4. [Richard] is [gainfully employed] which in itself is a reflection of his family / mentors / upbringing etc. In short, [Richard] has thrived under their care (the Foster Carers have earnt the right also).

5. It is unfortunate [Richard’s] Mother is not supportive. That’s understandable. There is not enough evidence to suggest her relationship with [Richard] is strong enough for her to have influence though.

6. It is good that [Richard’s] Father is supportive of the proposed adoption.

7. The fact there are a number of Aboriginal Teams within OOHC supporting this is great. These professionals are behind [Richard’s] request.

8. It is my understanding this needs to be done also, in the best interests of the Foster Carers, in the event there is a Will. The Will can go uncontested by other family members if the Adoption is finalised.

Putting it all together, I believe as an Aboriginal Elder, [Richard] should be allowed his wishes.
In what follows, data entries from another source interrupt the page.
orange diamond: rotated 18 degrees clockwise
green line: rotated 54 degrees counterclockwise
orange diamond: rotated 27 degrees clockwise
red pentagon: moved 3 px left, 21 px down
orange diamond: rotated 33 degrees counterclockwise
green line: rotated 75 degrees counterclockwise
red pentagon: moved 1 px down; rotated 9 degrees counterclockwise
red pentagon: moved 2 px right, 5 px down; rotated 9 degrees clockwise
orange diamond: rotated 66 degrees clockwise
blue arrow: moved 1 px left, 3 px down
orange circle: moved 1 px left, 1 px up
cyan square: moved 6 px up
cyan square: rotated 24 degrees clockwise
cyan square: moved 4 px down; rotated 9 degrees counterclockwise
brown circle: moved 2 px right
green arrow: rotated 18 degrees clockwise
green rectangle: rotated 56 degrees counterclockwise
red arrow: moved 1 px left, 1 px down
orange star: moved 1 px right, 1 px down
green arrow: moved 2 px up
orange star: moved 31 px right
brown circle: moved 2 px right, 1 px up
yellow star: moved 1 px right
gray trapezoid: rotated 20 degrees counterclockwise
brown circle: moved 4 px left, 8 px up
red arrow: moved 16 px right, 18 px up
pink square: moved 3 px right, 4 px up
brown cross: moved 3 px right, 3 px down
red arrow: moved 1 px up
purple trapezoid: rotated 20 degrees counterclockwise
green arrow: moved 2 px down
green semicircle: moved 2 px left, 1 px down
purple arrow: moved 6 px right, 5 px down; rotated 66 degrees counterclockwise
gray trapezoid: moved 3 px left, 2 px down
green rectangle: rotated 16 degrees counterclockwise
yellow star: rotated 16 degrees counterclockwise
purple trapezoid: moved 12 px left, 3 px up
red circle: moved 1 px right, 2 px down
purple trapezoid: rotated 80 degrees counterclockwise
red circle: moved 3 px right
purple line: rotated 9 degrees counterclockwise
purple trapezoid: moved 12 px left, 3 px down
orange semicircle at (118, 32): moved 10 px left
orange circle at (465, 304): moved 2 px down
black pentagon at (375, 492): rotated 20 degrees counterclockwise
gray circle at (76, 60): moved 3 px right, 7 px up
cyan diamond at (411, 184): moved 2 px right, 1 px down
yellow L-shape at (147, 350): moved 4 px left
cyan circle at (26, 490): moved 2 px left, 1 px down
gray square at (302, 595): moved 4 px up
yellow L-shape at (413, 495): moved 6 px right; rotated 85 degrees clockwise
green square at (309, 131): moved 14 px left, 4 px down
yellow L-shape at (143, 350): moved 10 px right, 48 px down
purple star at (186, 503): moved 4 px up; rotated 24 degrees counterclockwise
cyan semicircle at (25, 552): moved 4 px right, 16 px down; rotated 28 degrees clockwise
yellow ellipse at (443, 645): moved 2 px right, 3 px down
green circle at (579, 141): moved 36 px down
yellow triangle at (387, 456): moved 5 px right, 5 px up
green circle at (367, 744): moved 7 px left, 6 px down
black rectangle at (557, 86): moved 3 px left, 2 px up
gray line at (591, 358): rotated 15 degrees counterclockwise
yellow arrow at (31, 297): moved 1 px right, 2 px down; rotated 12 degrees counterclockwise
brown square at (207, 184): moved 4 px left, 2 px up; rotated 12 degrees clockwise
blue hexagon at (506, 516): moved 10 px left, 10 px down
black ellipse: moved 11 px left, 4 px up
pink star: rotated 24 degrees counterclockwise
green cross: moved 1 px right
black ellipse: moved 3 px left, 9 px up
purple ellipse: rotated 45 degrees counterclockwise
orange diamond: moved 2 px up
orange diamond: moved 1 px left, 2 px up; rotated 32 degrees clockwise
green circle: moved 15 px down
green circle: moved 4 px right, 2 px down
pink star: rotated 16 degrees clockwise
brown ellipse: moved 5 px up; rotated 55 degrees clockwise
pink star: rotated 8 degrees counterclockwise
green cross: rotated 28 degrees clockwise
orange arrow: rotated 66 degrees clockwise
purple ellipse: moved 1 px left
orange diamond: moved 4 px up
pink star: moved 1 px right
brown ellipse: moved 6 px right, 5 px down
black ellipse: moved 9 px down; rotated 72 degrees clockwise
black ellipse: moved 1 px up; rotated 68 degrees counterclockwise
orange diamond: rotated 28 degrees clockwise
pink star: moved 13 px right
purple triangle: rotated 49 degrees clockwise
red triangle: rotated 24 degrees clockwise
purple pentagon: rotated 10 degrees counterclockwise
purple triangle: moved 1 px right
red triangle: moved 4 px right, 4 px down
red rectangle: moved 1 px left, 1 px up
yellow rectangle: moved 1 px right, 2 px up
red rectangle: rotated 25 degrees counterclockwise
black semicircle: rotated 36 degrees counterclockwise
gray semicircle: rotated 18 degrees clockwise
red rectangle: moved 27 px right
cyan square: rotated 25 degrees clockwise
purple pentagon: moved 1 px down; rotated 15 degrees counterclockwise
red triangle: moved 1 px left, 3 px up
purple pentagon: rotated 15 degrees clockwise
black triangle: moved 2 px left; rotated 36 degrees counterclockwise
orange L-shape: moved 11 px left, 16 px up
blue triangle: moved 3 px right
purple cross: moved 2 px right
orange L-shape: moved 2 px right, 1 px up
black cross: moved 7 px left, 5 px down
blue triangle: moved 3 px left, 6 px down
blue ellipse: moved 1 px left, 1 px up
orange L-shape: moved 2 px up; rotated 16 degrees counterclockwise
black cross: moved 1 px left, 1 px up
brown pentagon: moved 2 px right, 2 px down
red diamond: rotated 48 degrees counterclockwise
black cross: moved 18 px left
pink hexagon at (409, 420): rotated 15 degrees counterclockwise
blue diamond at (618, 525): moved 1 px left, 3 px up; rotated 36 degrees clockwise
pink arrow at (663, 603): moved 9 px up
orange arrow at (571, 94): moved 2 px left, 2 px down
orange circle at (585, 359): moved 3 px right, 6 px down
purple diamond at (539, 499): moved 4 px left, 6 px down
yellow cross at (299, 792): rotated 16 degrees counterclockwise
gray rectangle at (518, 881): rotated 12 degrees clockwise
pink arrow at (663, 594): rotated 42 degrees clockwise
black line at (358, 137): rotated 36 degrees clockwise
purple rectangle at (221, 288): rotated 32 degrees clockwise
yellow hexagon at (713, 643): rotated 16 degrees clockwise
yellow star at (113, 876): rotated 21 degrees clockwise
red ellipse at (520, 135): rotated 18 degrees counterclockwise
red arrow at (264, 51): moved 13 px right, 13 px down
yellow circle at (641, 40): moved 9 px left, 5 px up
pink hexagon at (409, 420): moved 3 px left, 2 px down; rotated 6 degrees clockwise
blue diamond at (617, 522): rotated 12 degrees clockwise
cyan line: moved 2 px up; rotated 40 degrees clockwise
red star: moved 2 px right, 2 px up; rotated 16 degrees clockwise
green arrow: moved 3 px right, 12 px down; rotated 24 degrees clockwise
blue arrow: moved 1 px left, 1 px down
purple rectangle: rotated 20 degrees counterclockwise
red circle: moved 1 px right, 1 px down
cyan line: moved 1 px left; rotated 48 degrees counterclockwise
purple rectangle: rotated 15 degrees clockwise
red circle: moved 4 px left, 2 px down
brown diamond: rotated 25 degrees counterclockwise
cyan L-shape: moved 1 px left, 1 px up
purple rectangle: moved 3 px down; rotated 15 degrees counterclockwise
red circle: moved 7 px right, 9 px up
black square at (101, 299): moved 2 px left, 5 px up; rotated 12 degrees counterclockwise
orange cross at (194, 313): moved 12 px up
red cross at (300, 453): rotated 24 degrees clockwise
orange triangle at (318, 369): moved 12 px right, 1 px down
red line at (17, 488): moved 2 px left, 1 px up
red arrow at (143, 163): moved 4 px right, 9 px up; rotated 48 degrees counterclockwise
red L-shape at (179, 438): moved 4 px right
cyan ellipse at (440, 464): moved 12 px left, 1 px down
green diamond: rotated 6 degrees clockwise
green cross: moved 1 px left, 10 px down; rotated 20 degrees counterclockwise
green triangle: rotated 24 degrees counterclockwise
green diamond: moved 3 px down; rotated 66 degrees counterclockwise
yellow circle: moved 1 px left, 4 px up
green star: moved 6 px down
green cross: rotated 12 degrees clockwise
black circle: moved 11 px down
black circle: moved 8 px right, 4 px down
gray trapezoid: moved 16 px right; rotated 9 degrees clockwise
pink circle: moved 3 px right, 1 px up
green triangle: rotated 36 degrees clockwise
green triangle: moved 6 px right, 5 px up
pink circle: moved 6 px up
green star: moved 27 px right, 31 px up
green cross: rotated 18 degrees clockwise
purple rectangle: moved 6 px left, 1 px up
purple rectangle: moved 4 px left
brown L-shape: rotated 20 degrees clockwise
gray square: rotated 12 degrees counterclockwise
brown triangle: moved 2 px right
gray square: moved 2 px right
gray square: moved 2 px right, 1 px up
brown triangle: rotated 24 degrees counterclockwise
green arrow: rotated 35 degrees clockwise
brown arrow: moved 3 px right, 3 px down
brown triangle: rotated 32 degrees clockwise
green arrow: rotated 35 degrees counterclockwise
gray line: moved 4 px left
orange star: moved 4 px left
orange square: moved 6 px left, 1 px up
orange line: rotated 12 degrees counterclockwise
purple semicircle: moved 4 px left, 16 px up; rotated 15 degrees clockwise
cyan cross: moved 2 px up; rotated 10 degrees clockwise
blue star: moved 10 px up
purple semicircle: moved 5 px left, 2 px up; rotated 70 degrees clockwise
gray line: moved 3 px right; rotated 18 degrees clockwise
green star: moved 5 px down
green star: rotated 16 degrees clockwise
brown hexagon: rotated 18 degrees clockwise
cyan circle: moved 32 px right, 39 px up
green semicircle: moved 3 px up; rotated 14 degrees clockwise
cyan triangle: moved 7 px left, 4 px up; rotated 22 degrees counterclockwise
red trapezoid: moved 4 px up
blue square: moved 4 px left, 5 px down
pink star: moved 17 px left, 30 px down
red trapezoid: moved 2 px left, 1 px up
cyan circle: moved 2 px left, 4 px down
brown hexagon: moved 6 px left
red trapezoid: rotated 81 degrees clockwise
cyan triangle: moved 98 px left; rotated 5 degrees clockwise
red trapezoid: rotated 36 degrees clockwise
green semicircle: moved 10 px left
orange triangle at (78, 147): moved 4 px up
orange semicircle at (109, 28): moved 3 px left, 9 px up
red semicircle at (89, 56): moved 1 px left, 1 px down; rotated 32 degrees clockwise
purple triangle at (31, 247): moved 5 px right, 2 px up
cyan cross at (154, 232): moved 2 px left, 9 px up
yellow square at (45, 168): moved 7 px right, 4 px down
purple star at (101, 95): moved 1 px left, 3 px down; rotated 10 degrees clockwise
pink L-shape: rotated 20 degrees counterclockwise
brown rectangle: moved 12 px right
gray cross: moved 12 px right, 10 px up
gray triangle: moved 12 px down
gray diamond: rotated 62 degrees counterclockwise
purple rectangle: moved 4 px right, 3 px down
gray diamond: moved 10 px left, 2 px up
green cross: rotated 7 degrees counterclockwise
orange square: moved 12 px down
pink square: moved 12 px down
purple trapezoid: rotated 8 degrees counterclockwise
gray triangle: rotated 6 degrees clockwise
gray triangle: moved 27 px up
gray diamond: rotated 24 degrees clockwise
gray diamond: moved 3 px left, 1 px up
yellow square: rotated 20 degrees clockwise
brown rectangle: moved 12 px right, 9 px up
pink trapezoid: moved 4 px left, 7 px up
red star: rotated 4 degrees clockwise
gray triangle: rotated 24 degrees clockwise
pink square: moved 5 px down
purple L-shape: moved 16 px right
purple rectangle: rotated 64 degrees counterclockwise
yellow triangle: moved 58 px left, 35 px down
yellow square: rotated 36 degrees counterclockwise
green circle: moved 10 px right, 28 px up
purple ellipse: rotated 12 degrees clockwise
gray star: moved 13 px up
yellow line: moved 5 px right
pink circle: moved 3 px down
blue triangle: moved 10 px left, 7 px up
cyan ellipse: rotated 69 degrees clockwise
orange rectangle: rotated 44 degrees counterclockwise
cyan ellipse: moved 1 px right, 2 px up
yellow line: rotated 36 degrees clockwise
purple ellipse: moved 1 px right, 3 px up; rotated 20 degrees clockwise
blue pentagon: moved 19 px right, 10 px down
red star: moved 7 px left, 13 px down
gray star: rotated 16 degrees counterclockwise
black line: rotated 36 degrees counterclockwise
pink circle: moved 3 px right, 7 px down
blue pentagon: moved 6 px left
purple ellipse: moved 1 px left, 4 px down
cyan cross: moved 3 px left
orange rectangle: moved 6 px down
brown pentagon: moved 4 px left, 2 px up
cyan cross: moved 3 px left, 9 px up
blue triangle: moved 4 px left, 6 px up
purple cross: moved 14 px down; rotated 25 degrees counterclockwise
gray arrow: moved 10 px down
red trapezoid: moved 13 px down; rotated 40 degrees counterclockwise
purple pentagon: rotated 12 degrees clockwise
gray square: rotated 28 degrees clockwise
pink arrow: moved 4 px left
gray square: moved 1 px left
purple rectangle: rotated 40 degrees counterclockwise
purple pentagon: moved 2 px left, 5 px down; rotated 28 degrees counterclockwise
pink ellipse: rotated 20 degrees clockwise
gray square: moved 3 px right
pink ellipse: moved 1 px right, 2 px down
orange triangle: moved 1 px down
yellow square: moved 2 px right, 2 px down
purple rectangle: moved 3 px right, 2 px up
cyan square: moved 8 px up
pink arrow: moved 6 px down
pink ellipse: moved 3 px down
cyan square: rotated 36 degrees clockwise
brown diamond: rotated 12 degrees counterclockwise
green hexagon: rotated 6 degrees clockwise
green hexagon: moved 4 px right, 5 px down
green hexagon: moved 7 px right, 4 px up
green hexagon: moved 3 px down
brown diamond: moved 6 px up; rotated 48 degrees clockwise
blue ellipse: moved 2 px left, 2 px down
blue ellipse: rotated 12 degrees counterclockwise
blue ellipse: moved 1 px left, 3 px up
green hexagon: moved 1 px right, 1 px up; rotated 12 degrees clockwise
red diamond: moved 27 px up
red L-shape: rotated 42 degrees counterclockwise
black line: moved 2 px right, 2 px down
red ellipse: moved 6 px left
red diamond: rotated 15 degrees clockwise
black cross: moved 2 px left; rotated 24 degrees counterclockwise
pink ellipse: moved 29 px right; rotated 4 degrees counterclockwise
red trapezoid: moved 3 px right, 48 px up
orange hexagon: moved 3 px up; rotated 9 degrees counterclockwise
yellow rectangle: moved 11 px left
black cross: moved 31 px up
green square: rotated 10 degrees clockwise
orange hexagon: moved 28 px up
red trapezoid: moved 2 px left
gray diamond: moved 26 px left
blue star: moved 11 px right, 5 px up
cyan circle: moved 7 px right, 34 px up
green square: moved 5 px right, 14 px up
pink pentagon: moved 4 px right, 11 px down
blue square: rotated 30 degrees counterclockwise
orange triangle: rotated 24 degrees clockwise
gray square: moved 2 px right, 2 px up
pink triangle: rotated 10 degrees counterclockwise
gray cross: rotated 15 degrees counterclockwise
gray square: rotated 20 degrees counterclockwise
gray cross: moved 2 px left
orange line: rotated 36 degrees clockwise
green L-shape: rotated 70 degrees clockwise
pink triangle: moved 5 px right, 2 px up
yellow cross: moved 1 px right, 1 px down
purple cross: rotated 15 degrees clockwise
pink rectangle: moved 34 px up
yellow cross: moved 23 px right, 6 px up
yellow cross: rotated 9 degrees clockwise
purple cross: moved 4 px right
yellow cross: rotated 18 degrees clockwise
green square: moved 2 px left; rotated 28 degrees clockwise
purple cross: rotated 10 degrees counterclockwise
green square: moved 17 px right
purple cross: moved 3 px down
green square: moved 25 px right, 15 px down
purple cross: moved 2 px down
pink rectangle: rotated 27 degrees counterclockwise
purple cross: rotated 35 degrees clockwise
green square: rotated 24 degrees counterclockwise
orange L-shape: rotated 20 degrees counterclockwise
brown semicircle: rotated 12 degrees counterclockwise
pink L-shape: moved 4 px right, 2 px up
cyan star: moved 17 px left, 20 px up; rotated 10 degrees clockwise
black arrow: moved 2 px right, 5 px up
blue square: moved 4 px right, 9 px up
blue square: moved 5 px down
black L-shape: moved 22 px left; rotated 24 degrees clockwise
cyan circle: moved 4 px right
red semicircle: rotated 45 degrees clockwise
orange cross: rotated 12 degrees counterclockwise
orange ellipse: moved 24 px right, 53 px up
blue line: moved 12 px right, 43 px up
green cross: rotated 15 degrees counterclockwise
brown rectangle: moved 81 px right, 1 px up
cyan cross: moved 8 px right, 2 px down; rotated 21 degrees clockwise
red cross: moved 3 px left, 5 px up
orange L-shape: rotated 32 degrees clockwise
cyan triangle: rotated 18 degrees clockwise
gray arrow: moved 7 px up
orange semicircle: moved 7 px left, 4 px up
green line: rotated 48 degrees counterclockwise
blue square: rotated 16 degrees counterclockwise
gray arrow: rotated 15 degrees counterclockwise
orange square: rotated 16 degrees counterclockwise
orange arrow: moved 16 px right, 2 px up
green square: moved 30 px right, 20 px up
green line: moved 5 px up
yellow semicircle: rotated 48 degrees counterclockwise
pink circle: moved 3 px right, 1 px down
It’s a YES from me.”

  1. On 22 March 2023, Mr Lee said:

“You know when I first read your email I thought Adoption would be an automatic no because of my peoples history of the stolen generation, but I reflected on the information by unpacking it and also spoke to another highly respected Aboriginal elder … about this consult. After much reflection I could not only hear [Richard’s] voice but also became aware of the commitment and connection between [Richard] and his Carers.”

  1. Mr Lee, and thus the Organisation, is enthusiastically supportive of an adoption by the Prospective Adoptive Parents of Richard.

  1. In these circumstances, I am satisfied that Richard’s placement with the Prospective Adoptive Parents has been made “in consultation with” an Aboriginal organisation of the kind specified in s 33(2) of the Act. The ongoing process called for by s 33(2) has occurred. [7]

    7. See The Adoption of Edward (a pseudonym) [2022] NSWSC 1488 at [49].

Jane’s position

  1. Jane is fundamentally opposed to the making of an adoption order of Richard in favour of the Prospective Adoptive Parents. Jane explained her position with great dignity and eloquence at the preliminary hearing on 3 April 2023.

  2. Jane referred to “the harm which has occurred to Aboriginal children in interracial adoption families” and said that “adoption is alien to our way of life”.

  3. Jane emphasised that “in my culture children are responsible for their extended family, not just biological parents alone. Even under normal circumstances the extended family plays an important role in the upbringing of Aboriginal children where the biological parents cannot do so”. Jane spoke of the “extended family structure” in Aboriginal communities.

  4. Jane also said “proceedings in adoption goes against [the] Aboriginal concept of shared parenting” and “adoption is contrary to the Aboriginal custom of interracial adoption and is known to be contrary to the best interests of the Aboriginal child in the great majority of cases”.

  5. Jane also said that “I have always and I continue to always put my son first, hence the reason why I never went back for restoration”.

  6. These are matters to which I will return when considering whether to make an order for adoption, once the Secretary is in a position to make an application for that order.

**********

Endnotes

Amendments

13 April 2023 - Insertion of par 47.

09 August 2023 - References in paragraphs [37], [38], [39], [40], [42], [43], [44], [45], [46] anonymised.